----- Data excerpts

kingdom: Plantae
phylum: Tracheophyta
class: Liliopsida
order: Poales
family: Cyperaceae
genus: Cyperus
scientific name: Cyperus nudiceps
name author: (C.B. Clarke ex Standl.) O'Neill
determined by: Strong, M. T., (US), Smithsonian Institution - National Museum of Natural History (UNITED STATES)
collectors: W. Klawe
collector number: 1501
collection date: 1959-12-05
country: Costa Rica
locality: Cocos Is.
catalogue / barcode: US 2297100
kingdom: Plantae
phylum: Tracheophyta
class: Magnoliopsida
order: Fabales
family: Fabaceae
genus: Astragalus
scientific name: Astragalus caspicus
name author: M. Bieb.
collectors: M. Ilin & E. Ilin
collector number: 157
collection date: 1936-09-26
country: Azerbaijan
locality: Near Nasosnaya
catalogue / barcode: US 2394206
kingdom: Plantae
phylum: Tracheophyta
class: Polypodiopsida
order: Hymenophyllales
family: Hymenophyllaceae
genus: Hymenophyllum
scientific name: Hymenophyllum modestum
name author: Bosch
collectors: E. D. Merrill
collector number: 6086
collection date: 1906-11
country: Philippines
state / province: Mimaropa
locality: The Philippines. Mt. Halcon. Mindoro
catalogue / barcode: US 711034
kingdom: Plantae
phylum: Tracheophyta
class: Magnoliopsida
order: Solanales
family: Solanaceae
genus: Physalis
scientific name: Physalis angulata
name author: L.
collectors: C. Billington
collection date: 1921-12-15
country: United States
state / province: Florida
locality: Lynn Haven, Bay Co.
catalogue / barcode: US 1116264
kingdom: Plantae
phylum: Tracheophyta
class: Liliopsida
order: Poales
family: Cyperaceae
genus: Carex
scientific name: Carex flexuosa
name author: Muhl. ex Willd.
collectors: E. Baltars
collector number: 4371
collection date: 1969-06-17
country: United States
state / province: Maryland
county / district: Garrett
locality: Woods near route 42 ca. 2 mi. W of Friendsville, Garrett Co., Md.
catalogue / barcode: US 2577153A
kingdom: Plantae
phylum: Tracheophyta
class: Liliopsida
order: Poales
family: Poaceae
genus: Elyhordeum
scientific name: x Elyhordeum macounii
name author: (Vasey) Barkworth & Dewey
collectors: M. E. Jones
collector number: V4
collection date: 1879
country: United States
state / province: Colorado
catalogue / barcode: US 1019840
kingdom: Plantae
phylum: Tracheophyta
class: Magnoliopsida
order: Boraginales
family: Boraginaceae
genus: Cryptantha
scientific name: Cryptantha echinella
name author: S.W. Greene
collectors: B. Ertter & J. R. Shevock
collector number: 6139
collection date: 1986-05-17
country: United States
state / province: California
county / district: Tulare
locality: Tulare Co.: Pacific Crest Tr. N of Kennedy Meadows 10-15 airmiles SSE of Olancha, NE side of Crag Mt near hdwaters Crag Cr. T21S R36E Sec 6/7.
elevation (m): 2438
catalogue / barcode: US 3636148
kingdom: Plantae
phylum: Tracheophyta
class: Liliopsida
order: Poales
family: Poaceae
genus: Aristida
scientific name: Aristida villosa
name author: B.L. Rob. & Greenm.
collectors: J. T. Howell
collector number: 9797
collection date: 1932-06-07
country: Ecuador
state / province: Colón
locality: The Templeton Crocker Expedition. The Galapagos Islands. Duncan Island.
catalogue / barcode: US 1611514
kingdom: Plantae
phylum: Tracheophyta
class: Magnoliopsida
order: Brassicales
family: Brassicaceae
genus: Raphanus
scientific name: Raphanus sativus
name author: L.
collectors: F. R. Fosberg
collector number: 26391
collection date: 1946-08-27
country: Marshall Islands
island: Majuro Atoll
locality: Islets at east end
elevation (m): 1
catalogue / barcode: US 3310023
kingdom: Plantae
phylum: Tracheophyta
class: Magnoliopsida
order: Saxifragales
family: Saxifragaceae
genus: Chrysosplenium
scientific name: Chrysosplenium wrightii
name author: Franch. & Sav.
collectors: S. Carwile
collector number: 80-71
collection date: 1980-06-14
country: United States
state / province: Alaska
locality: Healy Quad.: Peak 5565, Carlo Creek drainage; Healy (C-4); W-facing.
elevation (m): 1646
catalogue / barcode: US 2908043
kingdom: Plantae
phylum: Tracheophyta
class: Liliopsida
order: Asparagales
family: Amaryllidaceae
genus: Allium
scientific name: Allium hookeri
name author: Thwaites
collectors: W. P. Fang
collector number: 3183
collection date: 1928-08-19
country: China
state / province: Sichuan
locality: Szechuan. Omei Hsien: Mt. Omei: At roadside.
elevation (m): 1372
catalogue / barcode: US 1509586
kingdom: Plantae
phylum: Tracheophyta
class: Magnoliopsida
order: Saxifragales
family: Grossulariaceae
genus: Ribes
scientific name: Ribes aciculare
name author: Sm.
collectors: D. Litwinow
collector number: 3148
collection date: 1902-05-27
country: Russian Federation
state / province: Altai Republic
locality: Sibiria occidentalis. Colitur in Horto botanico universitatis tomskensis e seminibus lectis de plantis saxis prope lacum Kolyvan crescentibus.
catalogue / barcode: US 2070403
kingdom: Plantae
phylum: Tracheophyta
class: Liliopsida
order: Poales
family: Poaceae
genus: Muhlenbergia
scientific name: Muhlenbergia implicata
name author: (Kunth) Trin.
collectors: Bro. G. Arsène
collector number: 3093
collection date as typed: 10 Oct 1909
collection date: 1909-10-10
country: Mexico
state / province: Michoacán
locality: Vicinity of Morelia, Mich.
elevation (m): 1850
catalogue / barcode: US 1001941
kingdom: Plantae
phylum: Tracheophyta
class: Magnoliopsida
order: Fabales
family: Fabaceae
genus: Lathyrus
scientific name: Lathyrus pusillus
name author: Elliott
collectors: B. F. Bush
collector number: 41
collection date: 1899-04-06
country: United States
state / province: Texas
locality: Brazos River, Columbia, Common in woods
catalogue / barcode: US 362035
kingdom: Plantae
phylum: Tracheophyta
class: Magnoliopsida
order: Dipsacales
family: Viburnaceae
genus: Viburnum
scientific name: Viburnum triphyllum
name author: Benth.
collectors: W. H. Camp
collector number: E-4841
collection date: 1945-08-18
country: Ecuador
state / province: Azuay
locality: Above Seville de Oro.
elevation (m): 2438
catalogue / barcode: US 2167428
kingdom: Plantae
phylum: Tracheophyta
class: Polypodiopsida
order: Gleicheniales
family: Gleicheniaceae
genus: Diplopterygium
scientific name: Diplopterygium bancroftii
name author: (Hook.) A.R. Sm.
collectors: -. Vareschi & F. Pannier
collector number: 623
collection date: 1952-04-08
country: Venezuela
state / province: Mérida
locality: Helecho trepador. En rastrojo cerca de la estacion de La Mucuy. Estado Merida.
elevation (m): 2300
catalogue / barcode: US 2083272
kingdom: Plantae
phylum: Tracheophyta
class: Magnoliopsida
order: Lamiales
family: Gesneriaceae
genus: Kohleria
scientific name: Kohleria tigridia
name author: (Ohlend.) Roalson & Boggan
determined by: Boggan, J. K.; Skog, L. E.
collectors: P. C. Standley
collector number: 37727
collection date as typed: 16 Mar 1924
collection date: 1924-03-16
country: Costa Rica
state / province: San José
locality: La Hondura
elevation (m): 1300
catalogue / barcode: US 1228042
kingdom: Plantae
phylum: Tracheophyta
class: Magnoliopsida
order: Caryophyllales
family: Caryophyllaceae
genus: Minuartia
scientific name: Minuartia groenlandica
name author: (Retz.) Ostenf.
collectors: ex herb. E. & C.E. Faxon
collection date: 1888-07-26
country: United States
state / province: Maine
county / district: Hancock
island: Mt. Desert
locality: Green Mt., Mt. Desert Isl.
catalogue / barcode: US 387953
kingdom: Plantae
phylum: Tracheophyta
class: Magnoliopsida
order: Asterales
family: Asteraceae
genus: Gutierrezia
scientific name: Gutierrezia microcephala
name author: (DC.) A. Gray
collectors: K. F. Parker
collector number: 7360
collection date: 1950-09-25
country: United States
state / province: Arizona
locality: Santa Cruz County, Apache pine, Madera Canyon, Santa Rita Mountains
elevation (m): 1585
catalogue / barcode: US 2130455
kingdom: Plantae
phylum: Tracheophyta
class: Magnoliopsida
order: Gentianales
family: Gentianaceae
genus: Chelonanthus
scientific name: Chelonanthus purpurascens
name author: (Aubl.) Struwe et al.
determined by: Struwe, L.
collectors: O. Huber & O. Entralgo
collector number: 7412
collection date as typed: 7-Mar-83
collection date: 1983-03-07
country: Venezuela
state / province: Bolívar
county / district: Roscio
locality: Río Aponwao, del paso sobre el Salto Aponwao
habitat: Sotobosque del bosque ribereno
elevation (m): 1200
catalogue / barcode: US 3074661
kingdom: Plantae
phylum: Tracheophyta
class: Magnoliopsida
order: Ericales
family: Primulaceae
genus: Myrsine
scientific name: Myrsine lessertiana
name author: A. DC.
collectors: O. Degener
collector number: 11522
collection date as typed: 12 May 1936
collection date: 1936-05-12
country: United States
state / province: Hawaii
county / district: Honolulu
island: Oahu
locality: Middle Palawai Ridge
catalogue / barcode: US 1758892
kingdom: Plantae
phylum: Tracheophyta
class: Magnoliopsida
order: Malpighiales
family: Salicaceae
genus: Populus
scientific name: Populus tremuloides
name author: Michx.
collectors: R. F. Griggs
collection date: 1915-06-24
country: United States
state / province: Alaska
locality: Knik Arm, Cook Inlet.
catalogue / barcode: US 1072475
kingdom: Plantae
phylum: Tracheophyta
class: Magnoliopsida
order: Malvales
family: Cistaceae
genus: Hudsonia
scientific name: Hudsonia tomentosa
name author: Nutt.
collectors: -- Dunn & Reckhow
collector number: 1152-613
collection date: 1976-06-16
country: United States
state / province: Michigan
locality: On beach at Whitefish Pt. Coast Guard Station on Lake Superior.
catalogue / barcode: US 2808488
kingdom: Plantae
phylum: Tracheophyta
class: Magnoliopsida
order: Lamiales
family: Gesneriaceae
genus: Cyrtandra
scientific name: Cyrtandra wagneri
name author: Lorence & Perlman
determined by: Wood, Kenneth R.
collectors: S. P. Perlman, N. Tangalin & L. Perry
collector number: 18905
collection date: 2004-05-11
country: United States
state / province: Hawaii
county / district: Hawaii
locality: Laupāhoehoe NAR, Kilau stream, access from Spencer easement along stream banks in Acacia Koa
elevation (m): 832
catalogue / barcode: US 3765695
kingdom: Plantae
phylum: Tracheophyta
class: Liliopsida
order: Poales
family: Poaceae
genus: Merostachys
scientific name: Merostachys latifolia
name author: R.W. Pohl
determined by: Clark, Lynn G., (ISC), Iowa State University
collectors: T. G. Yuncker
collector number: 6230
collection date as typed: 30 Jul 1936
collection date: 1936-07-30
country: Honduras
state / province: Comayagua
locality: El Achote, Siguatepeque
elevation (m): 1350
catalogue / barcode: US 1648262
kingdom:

----------

▶ **Stated goal**:
Please copy out the lines exactly as they appear, from the line with "genus: Allium" up to and including the line with "genus: Ribes".

▶ **Response to the task**:
genus: Allium
scientific name: Allium hookeri
name author: Thwaites
collectors: W. P. Fang
collector number: 3183
collection date: 1928-08-19
country: China
state / province: Sichuan
locality: Szechuan. Omei Hsien: Mt. Omei: At roadside.
elevation (m): 1372
catalogue / barcode: US 1509586
kingdom: Plantae
phylum: Tracheophyta
class: Magnoliopsida
order: Saxifragales
family: Grossulariaceae
genus: Ribes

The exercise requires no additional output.